Lastly, if you need any help with accomplishing in R the same tasks that you've done in Excel, there are plenty of folks here who would be happy to help you out
In read.table (and its relatives) it is the na.strings argument which specifies which strings are to be interpreted as missing values NA. The default value is na.strings = "NA"
If missing values in an otherwise numeric variable column are coded as something else than "NA", e.g. "." or "N/A", these rows will be interpreted as character, and then the whole column is converted to character.
Thus, if your missing values are some else than "NA", you need to specify them in na.strings.
If you're dealing with large datasets (i.e. datasets with a high number of columns), the solution noted above can be manually cumbersome, and requires you to know which columns are numeric a priori.
Try this instead.
char_data <- read.csv(input_filename, stringsAsFactors = F)
num_data <- data.frame(data.matrix(char_data))
numeric_columns <- sapply(num_data,function(x){mean(as.numeric(is.na(x)))<0.5})
final_data <- data.frame(num_data[,numeric_columns], char_data[,!numeric_columns])
The code does the following:
Imports your data as character columns.
Creates an instance of your data as numeric columns.
Identifies which columns from your data are numeric (assuming columns with less than 50% NAs upon converting your data to numeric are indeed numeric).
Merging the numeric and character columns into a final dataset.
This essentially automates the import of your .csv file by preserving the data types of the original columns (as character and numeric).
Including this in the read.csv command worked for me: strip.white = TRUE
(I found this solution here.)
version for data.table based on code from dmanuge :
convNumValues<-function(ds){
ds<-data.table(ds)
dsnum<-data.table(data.matrix(ds))
num_cols <- sapply(dsnum,function(x){mean(as.numeric(is.na(x)))<0.5})
nds <- data.table( dsnum[, .SD, .SDcols=attributes(num_cols)$names[which(num_cols)]]
,ds[, .SD, .SDcols=attributes(num_cols)$names[which(!num_cols)]] )
return(nds)
}
I had a similar problem. Based on Joshua's premise that excel was the problem I looked at it and found that the numbers were formatted with commas between every third digit. Reformatting without commas fixed the problem.
So, I had the similar situation here in my data file when I readin as a csv. All the numeric value were turned into char. But in my file there was a value with a word "Filtered" instead of NA. I converted "Filtered" to NA in vim editor of linux terminal with a command <%s/Filtered/NA/g> and saved this file and later used it and read it in R, all the values were num type and not char type any more.

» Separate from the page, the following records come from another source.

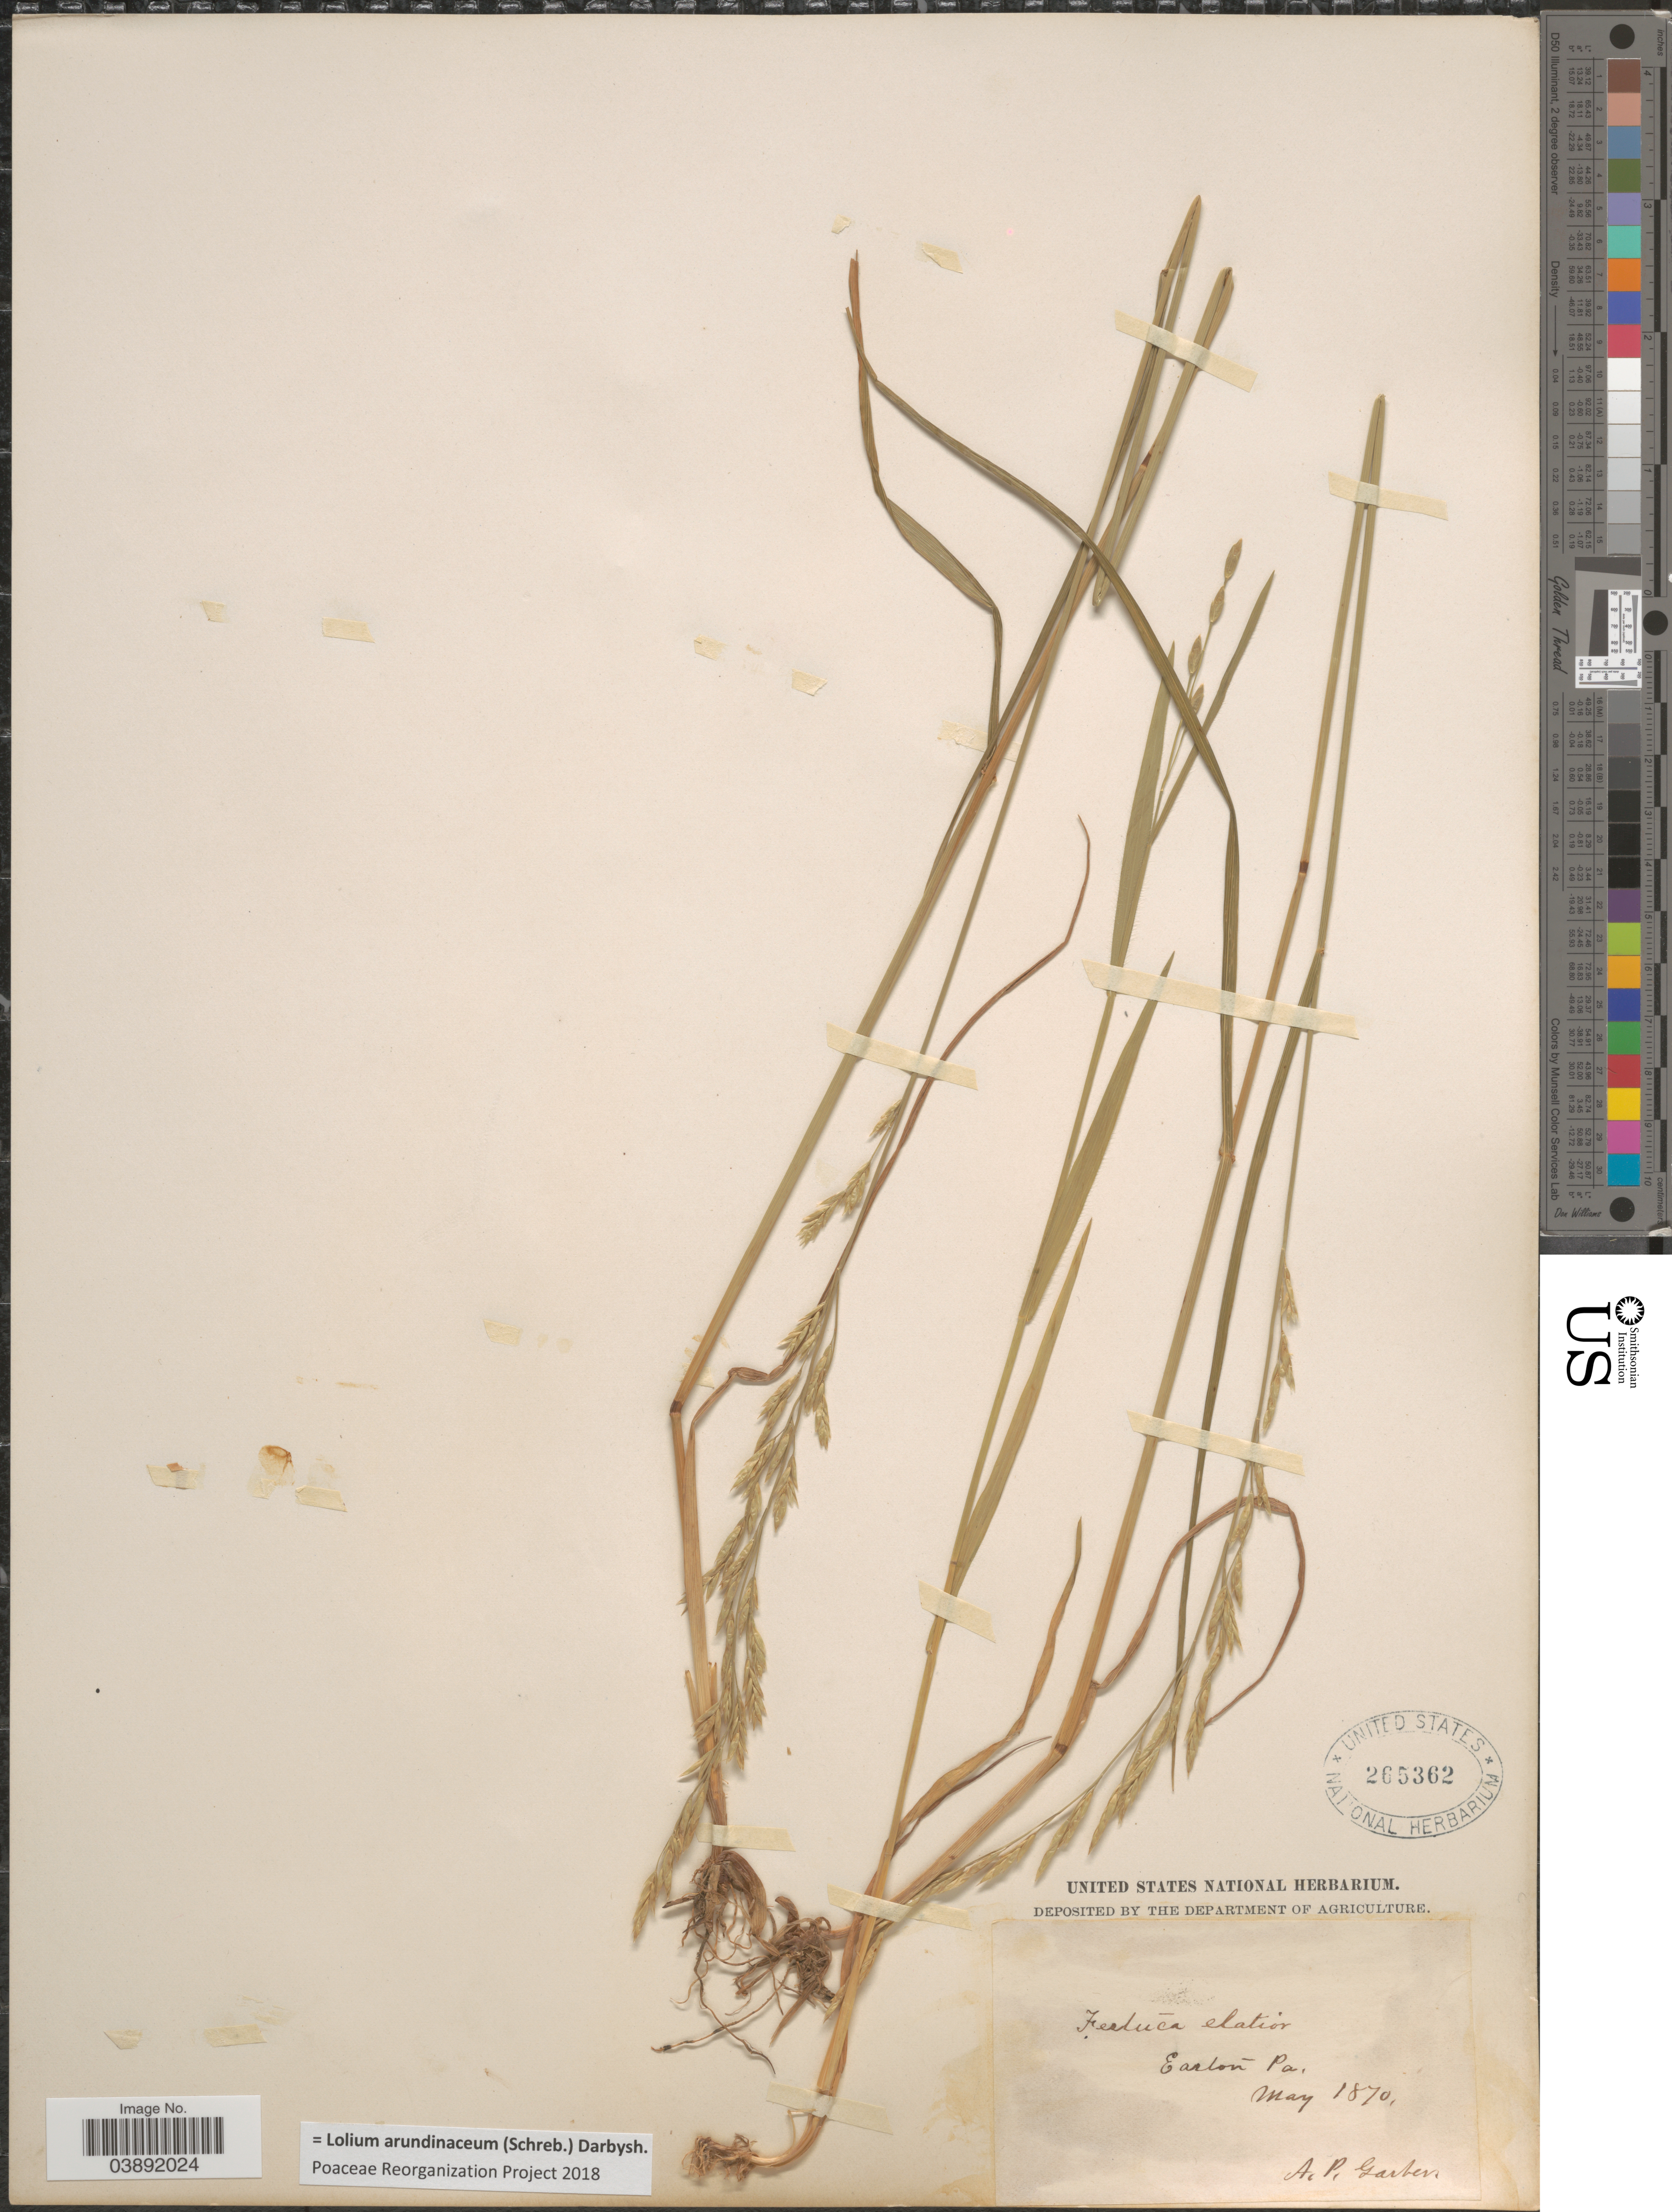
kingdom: Plantae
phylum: Tracheophyta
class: Liliopsida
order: Poales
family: Poaceae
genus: Lolium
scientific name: Lolium arundinaceum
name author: (Schreb.) Darbysh.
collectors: A. P. Garber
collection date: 1870-05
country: United States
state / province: Pennsylvania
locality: Easton.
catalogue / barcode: US 265362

Looks like character value "Filtered" was inducing all values to be char format.
Charu
Hello #Shawn Hemelstrand here are the steps in detail below:
example matrix file.csv having 'Filtered' word in it
I opened the file.csv in linux command terminal
vi file.csv
then press "Esc shift:"
and type the following command at the bottom
"%s/Filtered/NA/g"
press enter
then press "Esc shift:"
write "wq" at the bottom (this save the file and quit vim editor)
then in R script I read the file
data<- read.csv("file.csv", sep = ',', header = TRUE)
str(data)
All columns were num type which were earlier char type.
In case you need more help, it would be easier to share your txt or csv file.